* **Arbeitsauftrag 1**
Fasse den Absatz im Textauszug unten, der mit „Seit vier Jahren sind Yejide und Akin verheiratet“ beginnt, als kurze Stichpunktliste zusammen. Die wesentlichen Fakten sollen erhalten bleiben.

* **Vorliegender Textauszug**
####################

AYOBAMI ADEBAYO: „BLEIB BEI MIR“


Seit vier Jahren sind Yejide und Akin verheiratet. Die junge Frau hat einen Bachelorgrad und führt einen eigenen Frisiersalon. Akin, den sie seit der Uni kennt, ist Manager bei einer großen Bank. Die Beiden hatten sich bei der Eheschließung Anfang der 80er Jahre gegen die in Nigeria immer noch übliche Polygamie entschieden.
Nun aber, nach vier kinderlosen Jahren, rückt ihnen Akins rückwärtsgewandte Verwandtschaft unerbittlich auf den Pelz. Die impertinente Mutter Martha stellt drastisch klar, dass eine Frau ohne Kind eigentlich gar keine Frau sei. Und die dreisten Verwandten haben hinter Yejides Rücken bereits die Weichen gestellt: Akin bekommt mit der jungen und ganz sicher fruchtbareren Funmi eine Zweitfrau. Womit Yejide zur „Iyale“, zur Erstfrau degradiert wird.
Zwar zieht die Jüngere in eine eigene Wohnung, doch Ich-Erzählerin Yejide rotiert und will sich nicht geschlagen geben. Damit beginnt denn auch „Bleib bei mir“, der Debütroman der nigeraianischen Autorin Ayobami Adebayo. In ihrer direkten und durchaus auch streitbaren Art will sich Yejide wehren und das heißt, um jeden Preis endlich schwanger werden. Auch Akin kommt als Ich-Erzähler zu Worte und erscheint bei allem modernen Denken hilflos gegen die extreme Einmischung der Familie in das Eheleben.
Während eventuelle Versuche zwischen ihm und Funmi im Dunkeln bleiben, geht Yejide in ihrer Verzweiflung sogar zu einem ominösen Guru auf dem Hügel der Wunder und unterzieht sich einer skurrilen Ziegenbeschwörung. Einerseits spottet der allgemein praktizierte Aberglauben dieser hier im Südwesten Nigerias nach außen hin so gottesfürchtigen Christenmenschen jeder Beschreibung, andererseits setzt tatsächlich ein vermeintlicher Erfolg ein.

####################

* **Bereitgestellte Datensätze**

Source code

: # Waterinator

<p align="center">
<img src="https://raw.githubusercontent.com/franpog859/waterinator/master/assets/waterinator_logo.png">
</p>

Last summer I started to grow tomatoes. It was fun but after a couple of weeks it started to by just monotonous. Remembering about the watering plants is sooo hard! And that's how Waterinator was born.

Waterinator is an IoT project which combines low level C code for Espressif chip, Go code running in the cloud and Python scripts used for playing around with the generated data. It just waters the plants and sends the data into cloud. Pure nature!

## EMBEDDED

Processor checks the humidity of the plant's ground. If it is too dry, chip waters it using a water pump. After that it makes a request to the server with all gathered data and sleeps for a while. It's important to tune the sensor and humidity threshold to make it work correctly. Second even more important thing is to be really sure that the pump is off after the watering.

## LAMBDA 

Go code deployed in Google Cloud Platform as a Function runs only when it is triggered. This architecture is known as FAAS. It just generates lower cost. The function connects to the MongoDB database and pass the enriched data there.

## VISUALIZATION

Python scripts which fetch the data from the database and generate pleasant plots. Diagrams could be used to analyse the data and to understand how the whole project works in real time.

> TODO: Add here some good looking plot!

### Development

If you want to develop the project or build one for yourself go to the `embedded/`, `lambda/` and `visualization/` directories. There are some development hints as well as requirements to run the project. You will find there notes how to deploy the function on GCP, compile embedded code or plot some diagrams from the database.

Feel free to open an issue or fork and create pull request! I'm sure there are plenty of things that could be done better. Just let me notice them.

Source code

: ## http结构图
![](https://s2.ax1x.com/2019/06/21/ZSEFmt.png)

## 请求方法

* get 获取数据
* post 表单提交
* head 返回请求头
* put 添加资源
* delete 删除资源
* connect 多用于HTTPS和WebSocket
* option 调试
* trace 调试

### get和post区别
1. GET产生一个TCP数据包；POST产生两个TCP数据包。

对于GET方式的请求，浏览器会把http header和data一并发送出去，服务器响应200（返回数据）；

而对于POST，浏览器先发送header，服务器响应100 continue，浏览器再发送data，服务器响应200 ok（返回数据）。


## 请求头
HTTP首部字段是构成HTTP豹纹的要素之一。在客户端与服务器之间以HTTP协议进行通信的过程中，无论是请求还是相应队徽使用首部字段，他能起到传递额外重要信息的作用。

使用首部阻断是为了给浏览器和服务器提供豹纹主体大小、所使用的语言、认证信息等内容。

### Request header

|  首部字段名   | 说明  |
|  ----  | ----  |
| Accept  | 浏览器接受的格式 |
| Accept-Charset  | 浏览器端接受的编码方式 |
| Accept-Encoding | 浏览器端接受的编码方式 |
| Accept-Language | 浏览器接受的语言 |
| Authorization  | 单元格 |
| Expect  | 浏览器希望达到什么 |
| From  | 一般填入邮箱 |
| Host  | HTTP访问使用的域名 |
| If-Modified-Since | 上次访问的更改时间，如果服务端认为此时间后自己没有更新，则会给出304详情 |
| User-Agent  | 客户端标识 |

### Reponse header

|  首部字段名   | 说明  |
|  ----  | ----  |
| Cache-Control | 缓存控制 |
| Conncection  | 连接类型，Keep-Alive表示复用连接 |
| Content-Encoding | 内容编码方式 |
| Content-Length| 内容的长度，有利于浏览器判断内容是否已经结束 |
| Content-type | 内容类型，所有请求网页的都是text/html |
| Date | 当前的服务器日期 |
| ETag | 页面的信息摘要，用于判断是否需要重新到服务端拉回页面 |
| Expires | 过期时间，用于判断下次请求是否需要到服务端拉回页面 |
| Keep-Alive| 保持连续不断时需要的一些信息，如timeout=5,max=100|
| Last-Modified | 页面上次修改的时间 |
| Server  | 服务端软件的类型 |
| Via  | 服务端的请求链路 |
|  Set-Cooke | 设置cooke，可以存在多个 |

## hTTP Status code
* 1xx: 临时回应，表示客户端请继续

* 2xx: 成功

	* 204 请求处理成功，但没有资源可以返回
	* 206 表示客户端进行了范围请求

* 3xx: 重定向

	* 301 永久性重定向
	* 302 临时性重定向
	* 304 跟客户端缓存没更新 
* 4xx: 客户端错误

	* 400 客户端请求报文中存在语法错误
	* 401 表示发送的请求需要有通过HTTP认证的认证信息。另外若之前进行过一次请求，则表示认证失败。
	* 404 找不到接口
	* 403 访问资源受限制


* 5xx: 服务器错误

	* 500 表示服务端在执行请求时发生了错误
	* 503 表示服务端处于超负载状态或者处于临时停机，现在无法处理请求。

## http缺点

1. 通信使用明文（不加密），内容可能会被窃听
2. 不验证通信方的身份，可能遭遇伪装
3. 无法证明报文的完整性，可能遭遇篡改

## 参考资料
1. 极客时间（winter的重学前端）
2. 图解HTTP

####################

* **Arbeitsauftrag 2**
Überführe die Zeilen der Datensätze vom Anfang bis einschließlich der Zeile mit „## EMBEDDED“ in eine Markdown-Tabelle mit den Spalten „Nummer“ und „Datensatzzeile“ und lass dabei Leerzeilen weg.

* **Lösung 1**
- Yejide und Akin sind seit vier Jahren verheiratet.
- Yejide hat einen Bachelorgrad und führt einen eigenen Frisiersalon.
- Akin kennt sie seit der Uni und ist Manager bei einer großen Bank.
- Bei ihrer Heirat Anfang der 80er Jahre entschieden sich beide gegen die in Nigeria noch übliche Polygamie.

* **Lösung 2**
| Nummer | Datensatzzeile |
|---|---|
| 1 | Source code |
| 2 | : # Waterinator |
| 3 | <p align="center"> |
| 4 | <img src="https://raw.githubusercontent.com/franpog859/waterinator/master/assets/waterinator_logo.png"> |
| 5 | </p> |
| 6 | Last summer I started to grow tomatoes. It was fun but after a couple of weeks it started to by just monotonous. Remembering about the watering plants is sooo hard! And that's how Waterinator was born. |
| 7 | Waterinator is an IoT project which combines low level C code for Espressif chip, Go code running in the cloud and Python scripts used for playing around with the generated data. It just waters the plants and sends the data into cloud. Pure nature! |
| 8 | ## EMBEDDED |